-- Opening Marker --

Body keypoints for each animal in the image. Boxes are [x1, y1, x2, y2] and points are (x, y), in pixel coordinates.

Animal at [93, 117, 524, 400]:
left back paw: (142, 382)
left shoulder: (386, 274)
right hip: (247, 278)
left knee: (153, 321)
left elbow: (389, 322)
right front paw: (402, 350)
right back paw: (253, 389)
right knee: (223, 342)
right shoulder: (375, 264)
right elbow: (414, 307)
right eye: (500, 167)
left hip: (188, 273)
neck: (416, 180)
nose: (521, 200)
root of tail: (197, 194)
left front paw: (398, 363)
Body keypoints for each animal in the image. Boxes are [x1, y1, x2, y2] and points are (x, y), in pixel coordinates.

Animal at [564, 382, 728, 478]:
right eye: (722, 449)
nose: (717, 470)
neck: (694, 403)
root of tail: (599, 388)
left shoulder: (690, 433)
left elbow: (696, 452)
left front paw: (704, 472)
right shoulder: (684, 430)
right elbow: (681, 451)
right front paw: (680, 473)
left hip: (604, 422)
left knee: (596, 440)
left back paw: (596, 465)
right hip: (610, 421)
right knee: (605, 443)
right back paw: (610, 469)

-- Closing Marker --
-- Opening Marker --

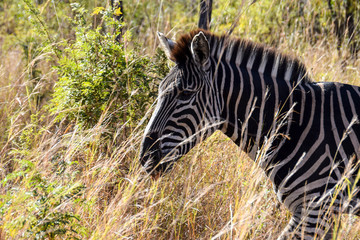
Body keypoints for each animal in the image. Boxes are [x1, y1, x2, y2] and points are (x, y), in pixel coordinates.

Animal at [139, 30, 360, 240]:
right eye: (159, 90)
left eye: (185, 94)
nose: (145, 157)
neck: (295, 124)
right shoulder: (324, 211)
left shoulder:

-- Closing Marker --
-- Opening Marker --

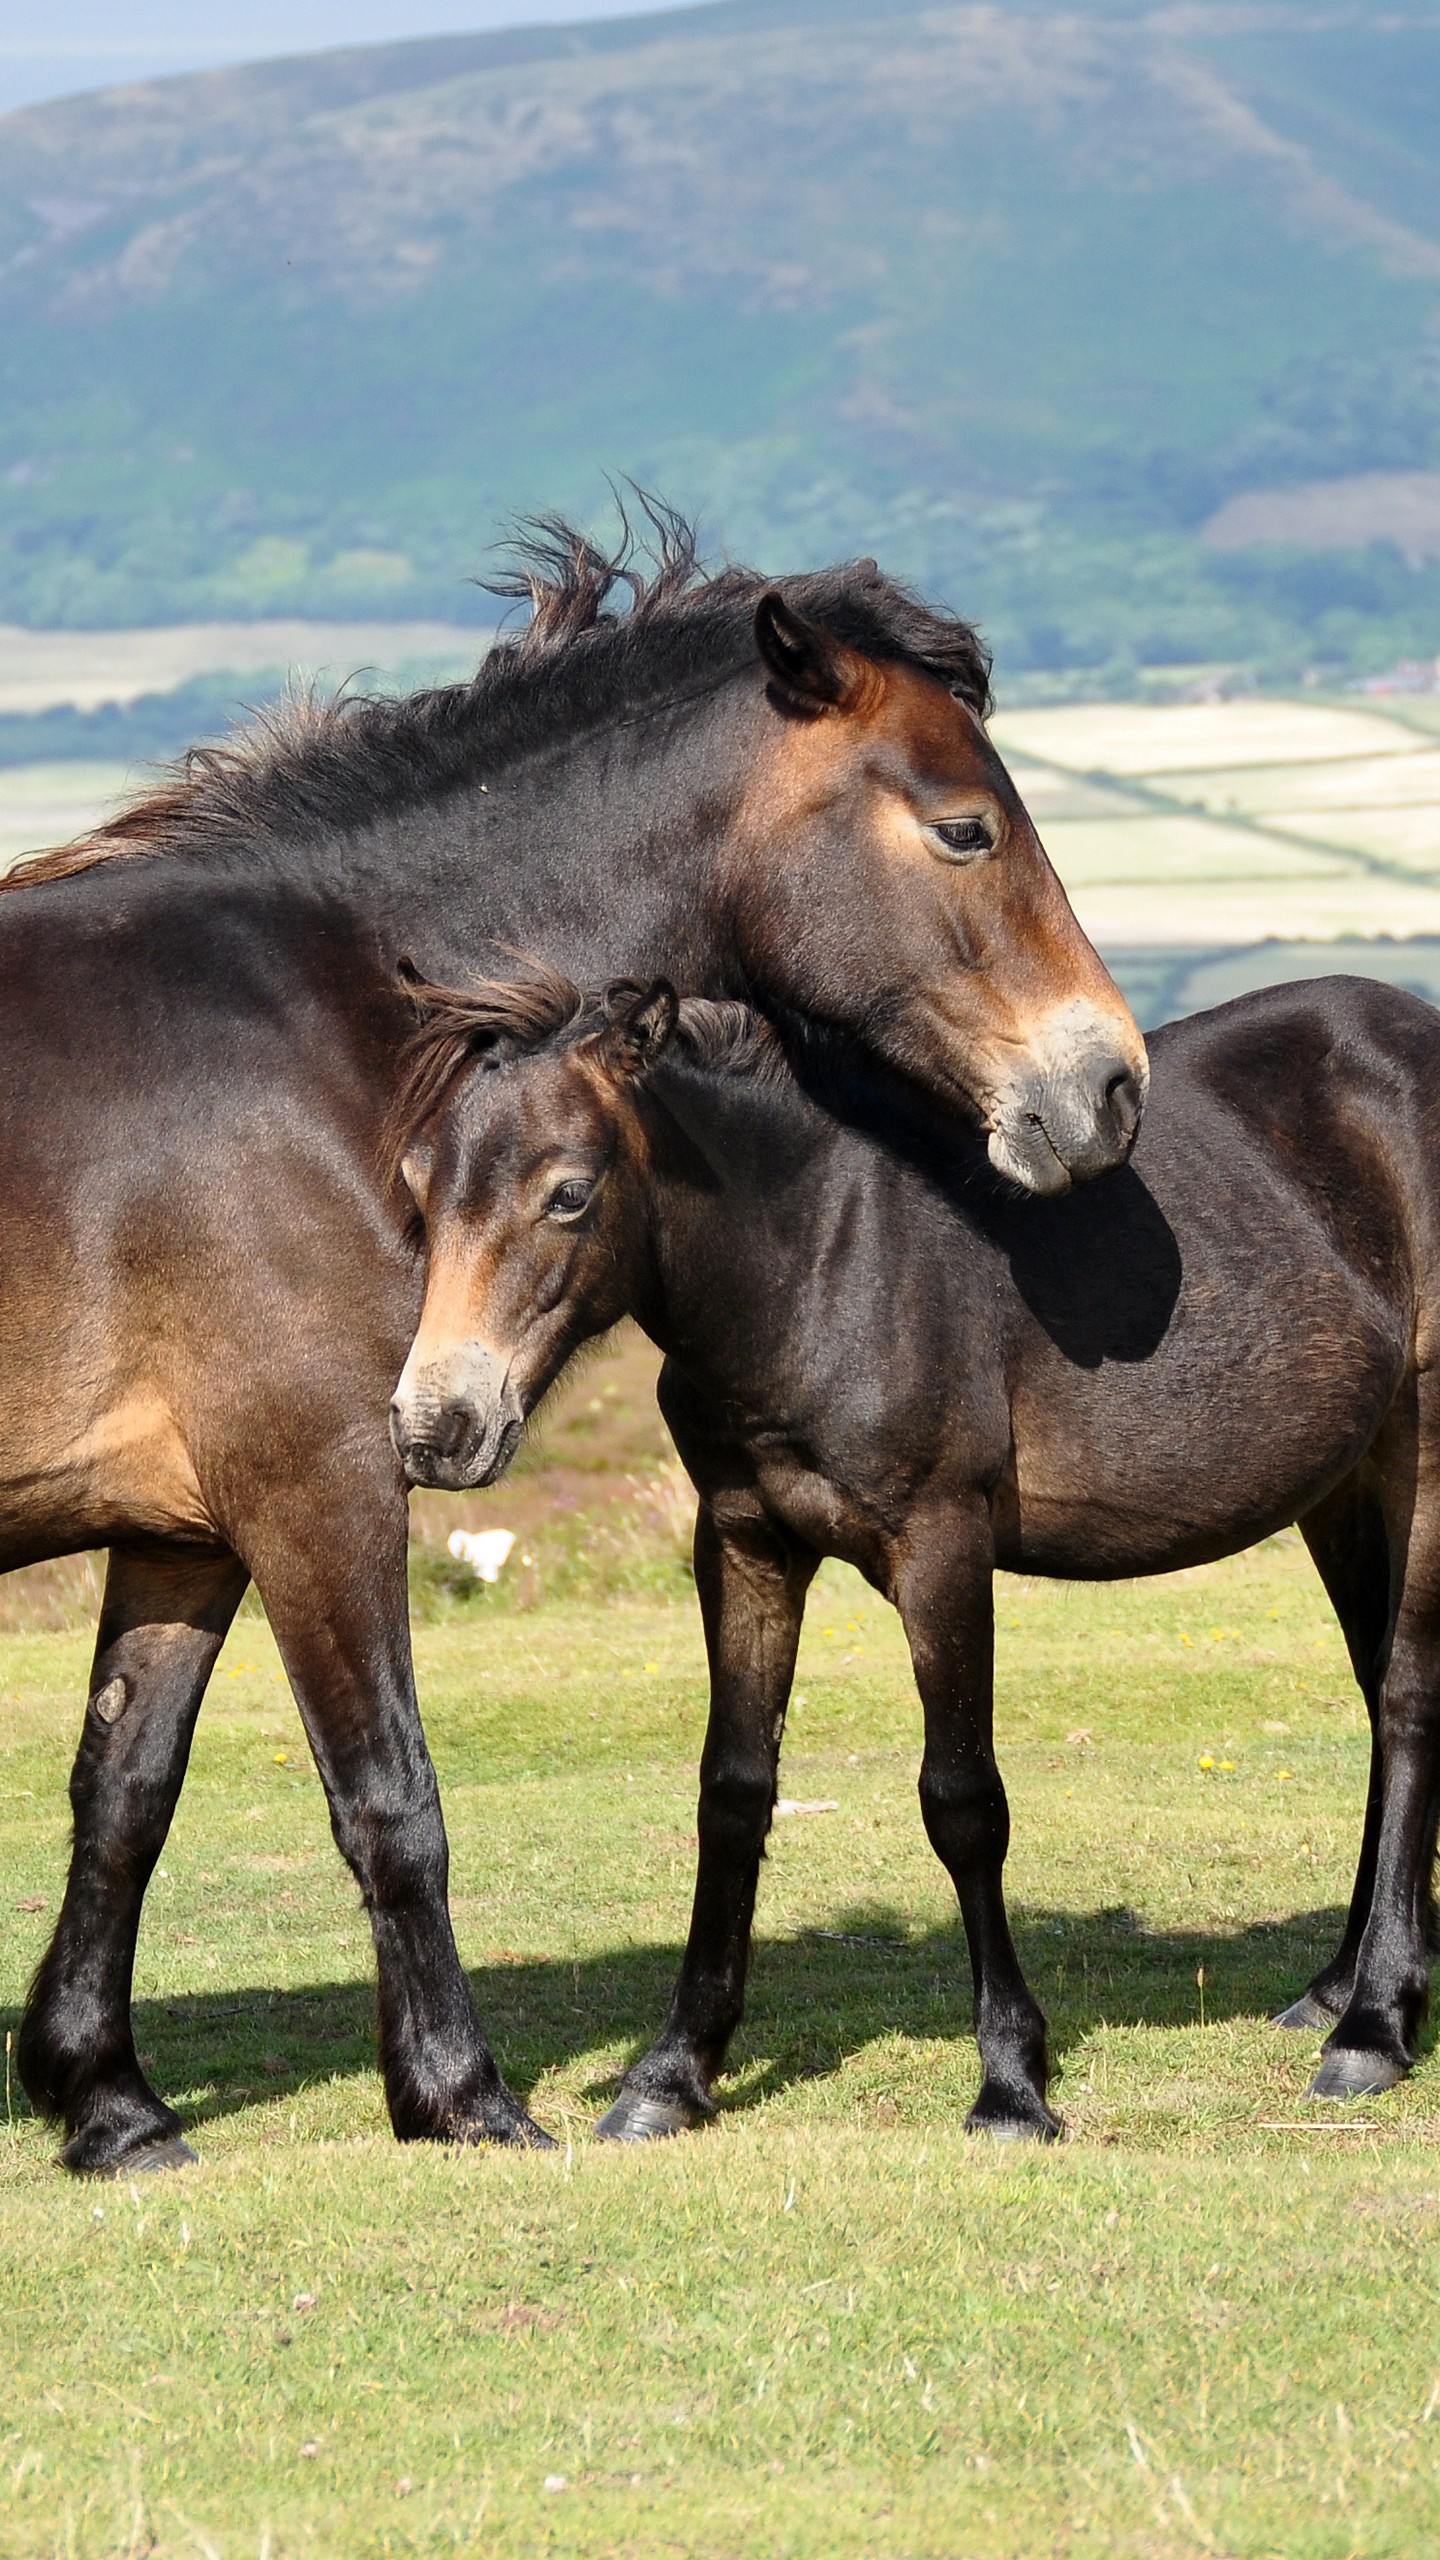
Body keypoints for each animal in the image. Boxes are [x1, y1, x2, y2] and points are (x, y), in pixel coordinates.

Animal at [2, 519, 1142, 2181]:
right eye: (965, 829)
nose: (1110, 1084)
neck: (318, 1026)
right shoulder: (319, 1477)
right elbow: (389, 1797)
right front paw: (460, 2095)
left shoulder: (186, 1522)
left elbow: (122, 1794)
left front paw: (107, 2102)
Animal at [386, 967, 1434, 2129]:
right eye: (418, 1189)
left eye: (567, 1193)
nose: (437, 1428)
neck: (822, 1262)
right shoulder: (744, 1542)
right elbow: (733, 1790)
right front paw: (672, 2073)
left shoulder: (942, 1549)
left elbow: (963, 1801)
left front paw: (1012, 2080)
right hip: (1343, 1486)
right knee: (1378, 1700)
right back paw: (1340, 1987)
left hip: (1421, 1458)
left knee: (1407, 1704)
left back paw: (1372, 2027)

-- Closing Marker --

Problem requirements:
Beginning with the line above that contains "right front paw: (680, 473)", copy each line exactly up to and including the line that contains "right back paw: (610, 469)", and go no further.

Answer area:
right front paw: (680, 473)
left hip: (604, 422)
left knee: (596, 440)
left back paw: (596, 465)
right hip: (610, 421)
right knee: (605, 443)
right back paw: (610, 469)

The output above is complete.